TO-DO LIST:
1 – List every forum name that heads a post in the forum thread, each with the date given beside it.
2 – Say whether each statement agrees with the forum thread, giving yes or no and quoting the words that decide it: (a) The furniture for the staging arrived in the evening. (b) The dogs of the person quoted in pjewel's post were scared of the short bowl at first. (c) Sheri has seen a HomeGoods store in Idaho.

SOURCE EXTRACT:
----------------------------------------
I'll take photos tonight when I go back to do some of the accessories. Furniture arrived this morning. It's astounding the difference a staging makes. I wish I were independently wealthy. I *love* the decorating stuff. It's just costing me a fortune because I want it to look just right. Being a perfectionist creates issues.

I'll post the photos later.


----------



## pjewel (Apr 11, 2007)

hartman studio said:


> Geri, I bought the short one- both of my dogs were scared of it at first. It was so funny to watch them Anyway, neither wants to eat out of it, but they'll drink water so I'm using both bowls for water. That might work for your three!! See, I can spend more of your money!!


Much as I appreciate your generosity Jocelyn, I need no help spending money. My mother must be looking down on me, shaking her head. Whenever I told her what a great sale I got and how much money I saved she would say, "you'll save yourself into the poor house." ound:


----------



## trueblue (Jan 22, 2008)

Wow...I like his work alot! I love the springer painting...looks like my Bentley. And bummer. No HomeGoods store within a 100 mile radius of me


----------



## Sheri (Oct 11, 2008)

None here, either. I don't think there's one in the whole state. I don't believe I've seen one in Idaho, either. Bummer! I'd love to go browse!


----------



## Wildflower (Dec 6, 2009)

Renee said:


> Love it!
> Why, or Why do I live in the middle of Nebraska again?
> No HomeGoods stores here....
----------------------------------------
PROVIDED DATA:

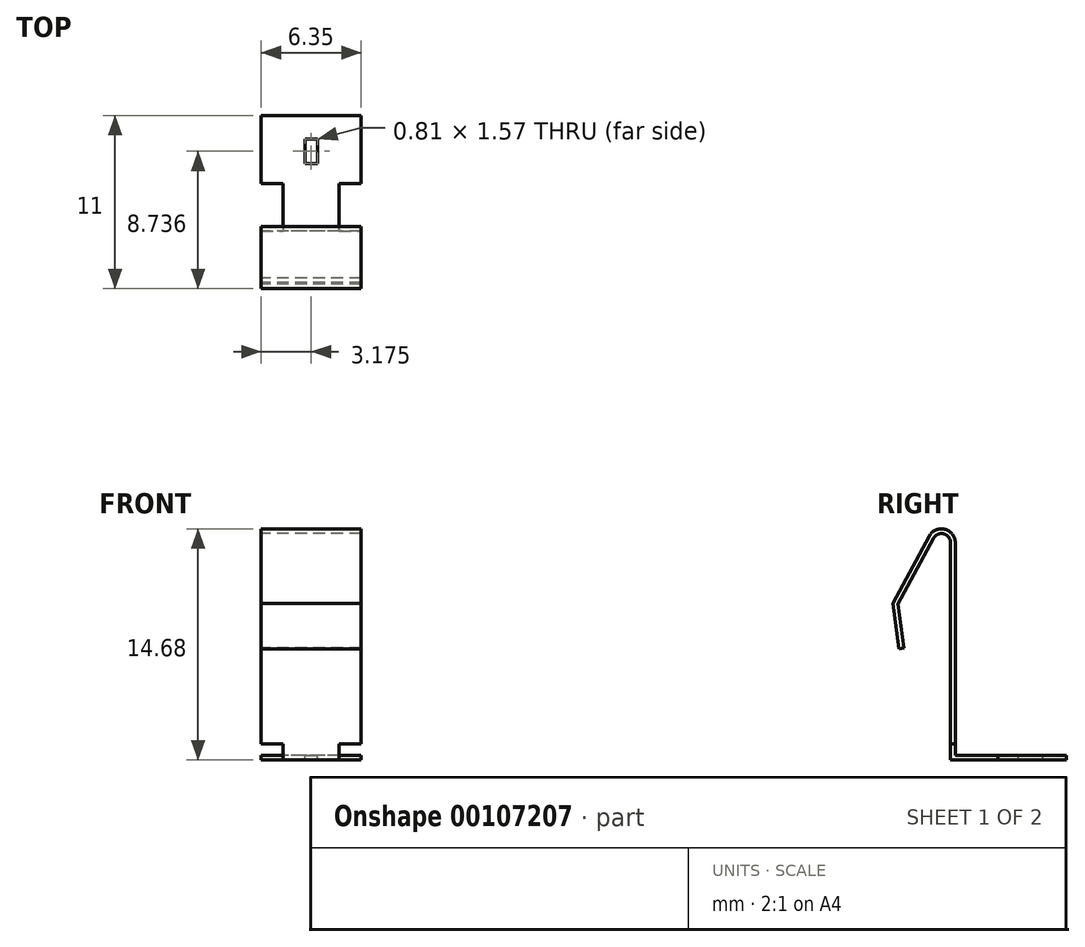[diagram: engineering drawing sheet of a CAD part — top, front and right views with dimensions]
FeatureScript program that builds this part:
annotation { "Feature Type Name" : "Feature", "Feature Type Description" : "" }
export const myFeature = defineFeature(function(context is Context, id is Id, definition is map)
    precondition{}
    {
        {
            var Q0;
            Q0=qCreatedBy(makeId("Right.planeOp"),FACE);
            var sketch = newSketch(context, id + "F0", { "sketchPlane" : qUnion([Q0])});
            skLineSegment(sketch, "E0", {"start": v(0, 0) * mm, "end": v(-7.34, 0) * mm});
            skLineSegment(sketch, "E1", {"start": v(-7.34, 0) * mm, "end": v(-7.34, 13.8) * mm});
            skArc(sketch, "E2", {"start": v(-7.34, 13.8) * mm, "mid": v(-7.78, 14.36) * mm, "end": v(-8.43, 14.08) * mm});
            skLineSegment(sketch, "E3", {"start": v(-8.43, 14.08) * mm, "end": v(-10.69, 9.9) * mm});
            skLineSegment(sketch, "E4", {"start": v(-10.69, 9.9) * mm, "end": v(-10.3, 7.1) * mm});
            skLineSegment(sketch, "E5", {"start": v(-10.3, 7.1) * mm, "end": v(-10.6, 7.06) * mm});
            skLineSegment(sketch, "E6", {"start": v(-10.6, 7.06) * mm, "end": v(-11, 9.96) * mm});
            skLineSegment(sketch, "E7", {"start": v(-11, 9.96) * mm, "end": v(-8.7, 14.22) * mm});
            skLineSegment(sketch, "E8", {"start": v(0, 0) * mm, "end": v(0, 0.3) * mm});
            skLineSegment(sketch, "E9", {"start": v(0, 0.3) * mm, "end": v(-7.04, 0.3) * mm});
            skLineSegment(sketch, "E10", {"start": v(-7.04, 0.3) * mm, "end": v(-7.04, 13.8) * mm});
            skArc(sketch, "E11", {"start": v(-7.04, 13.8) * mm, "mid": v(-7.7, 14.65) * mm, "end": v(-8.7, 14.22) * mm});
            skSolve(sketch);
        }
        {
            var Q0;
            Q0=makeQuery(id+"F0.imprint","IMPRINT",FACE,{"disambiguationData":[TD([[makeQuery(id+"F0.imprint","IMPRINT",EDGE,{"derivedFrom":sQuery(id+"F0.wireOp",EDGE,"E0")}),-1.0]])]});
            extrude(context, id + "F1", {"entities" : qUnion([Q0]), "depth" : 6.35 * mm});
        }
        {
            var Q0;
            Q0=makeQuery(id+"F1.opExtrude","SWEPT_FACE",FACE,{"disambiguationData":[OSD([sQuery(id+"F0.wireOp",EDGE,"E1")])]});
            var sketch = newSketch(context, id + "F2", { "sketchPlane" : qUnion([Q0])});
            skLineSegment(sketch, "E12.bottom", {"start": v(4.95, 0.3) * mm, "end": v(6.35, 0.3) * mm});
            skLineSegment(sketch, "E12.top", {"start": v(4.96, 1) * mm, "end": v(6.35, 1) * mm});
            skLineSegment(sketch, "E12.left", {"start": v(4.96, 0.3) * mm, "end": v(4.96, 1) * mm});
            skLineSegment(sketch, "E12.right", {"start": v(6.35, 0.3) * mm, "end": v(6.35, 1) * mm});
            skLineSegment(sketch, "E13.bottom", {"start": v(0, 0.3) * mm, "end": v(1.4, 0.3) * mm});
            skLineSegment(sketch, "E13.top", {"start": v(0, 1) * mm, "end": v(1.4, 1) * mm});
            skLineSegment(sketch, "E13.left", {"start": v(0, 0.3) * mm, "end": v(0, 1) * mm});
            skLineSegment(sketch, "E13.right", {"start": v(1.4, 0.3) * mm, "end": v(1.4, 1) * mm});
            skLineSegment(sketch, "E14", {"start": v(0, 1) * mm, "end": v(6.35, 1) * mm, "construction": true});
            skLineSegment(sketch, "E15", {"start": v(3.17, 1) * mm, "end": v(3.17, 0) * mm, "construction": true});
            skLineSegment(sketch, "E16", {"start": v(1.4, 0.3) * mm, "end": v(4.95, 0.3) * mm, "construction": true});
            skPoint(sketch, "E17", {"position": v(3.17, 0.3) * mm});
            skSolve(sketch);
        }
        {
            var Q0;
            Q0 = qSketchRegion(id + "F2", true);
            extrude(context, id + "F3", {"entities" : qUnion([Q0]), "operationType" : NewBodyOperationType.REMOVE, "endBound" : BoundingType.UP_TO_NEXT, "oppositeDirection" : true, "depth" : 25 * mm});
        }
        {
            var Q0;
            Q0=makeQuery(id+"F3.boolean.opBoolean","MERGE",FACE,{"derivedFrom":[makeQuery(id+"F1.opExtrude","SWEPT_FACE",FACE,{"disambiguationData":[OSD([sQuery(id+"F0.wireOp",EDGE,"E9")])]}),makeQuery(id+"F3.opExtrude","SWEPT_FACE",FACE,{"disambiguationData":[OSD([sQuery(id+"F2.wireOp",EDGE,"E12.bottom")])]}),makeQuery(id+"F3.opExtrude","SWEPT_FACE",FACE,{"disambiguationData":[OSD([sQuery(id+"F2.wireOp",EDGE,"E13.bottom")])]})]});
            var sketch = newSketch(context, id + "F4", { "sketchPlane" : qUnion([Q0])});
            skPoint(sketch, "E18.oppositeSnap0", {"position": v(1.4, -7.19) * mm});
            skLineSegment(sketch, "E18.bottom", {"start": v(0, -7.34) * mm, "end": v(1.4, -7.34) * mm});
            skLineSegment(sketch, "E18.top", {"start": v(0, -4.32) * mm, "end": v(1.4, -4.32) * mm});
            skLineSegment(sketch, "E18.left", {"start": v(0, -7.34) * mm, "end": v(0, -4.32) * mm});
            skLineSegment(sketch, "E18.right", {"start": v(1.4, -7.34) * mm, "end": v(1.4, -4.32) * mm});
            skLineSegment(sketch, "E19.bottom", {"start": v(6.35, -7.34) * mm, "end": v(4.96, -7.34) * mm});
            skLineSegment(sketch, "E19.top", {"start": v(6.35, -4.32) * mm, "end": v(4.96, -4.32) * mm});
            skLineSegment(sketch, "E19.left", {"start": v(6.35, -7.34) * mm, "end": v(6.35, -4.32) * mm});
            skLineSegment(sketch, "E19.right", {"start": v(4.96, -7.34) * mm, "end": v(4.96, -4.32) * mm});
            skLineSegment(sketch, "E20", {"start": v(3.17, 0) * mm, "end": v(3.17, -2.26) * mm, "construction": true});
            skLineSegment(sketch, "E21.bottom", {"start": v(2.77, -1.48) * mm, "end": v(3.58, -1.48) * mm});
            skLineSegment(sketch, "E21.top", {"start": v(2.77, -3.05) * mm, "end": v(3.58, -3.05) * mm});
            skLineSegment(sketch, "E21.left", {"start": v(2.77, -1.48) * mm, "end": v(2.77, -3.05) * mm});
            skLineSegment(sketch, "E21.right", {"start": v(3.58, -1.48) * mm, "end": v(3.58, -3.05) * mm});
            skPoint(sketch, "E21.middle", {"position": v(3.17, -2.26) * mm});
            skSolve(sketch);
        }
        {
            var Q0;
            {var subQ3=sQuery(id+"F4.wireOp",EDGE,"E18.bottom");Q0=makeQuery(id+"F4.imprint","IMPRINT",FACE,{"disambiguationData":[TD([[makeQuery(id+"F4.imprint","IMPRINT",EDGE,{"derivedFrom":subQ3}),1.0]])]});}
            var Q1;
            {var subQ3=sQuery(id+"F4.wireOp",EDGE,"E19.bottom");Q1=makeQuery(id+"F4.imprint","IMPRINT",FACE,{"disambiguationData":[TD([[makeQuery(id+"F4.imprint","IMPRINT",EDGE,{"derivedFrom":subQ3}),1.0]])]});}
            var Q2;
            Q2=makeQuery(id+"F4.imprint","IMPRINT",FACE,{"disambiguationData":[TD([[makeQuery(id+"F4.imprint","IMPRINT",EDGE,{"derivedFrom":sQuery(id+"F4.wireOp",EDGE,"E21.bottom")}),-1.0]])]});
            extrude(context, id + "F5", {"entities" : qUnion([Q0, Q1, Q2]), "operationType" : NewBodyOperationType.REMOVE, "endBound" : BoundingType.UP_TO_NEXT, "oppositeDirection" : true, "depth" : 25 * mm});
        }
    });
----------------------------------------
OUTPUTS:
1 –
pjewel (Apr 11, 2007)
trueblue (Jan 22, 2008)
Sheri (Oct 11, 2008)
Wildflower (Dec 6, 2009)

2 –
(a) No: "Furniture arrived this morning."
(b) Yes: "both of my dogs were scared of it at first."
(c) No: "I don't believe I've seen one in Idaho, either."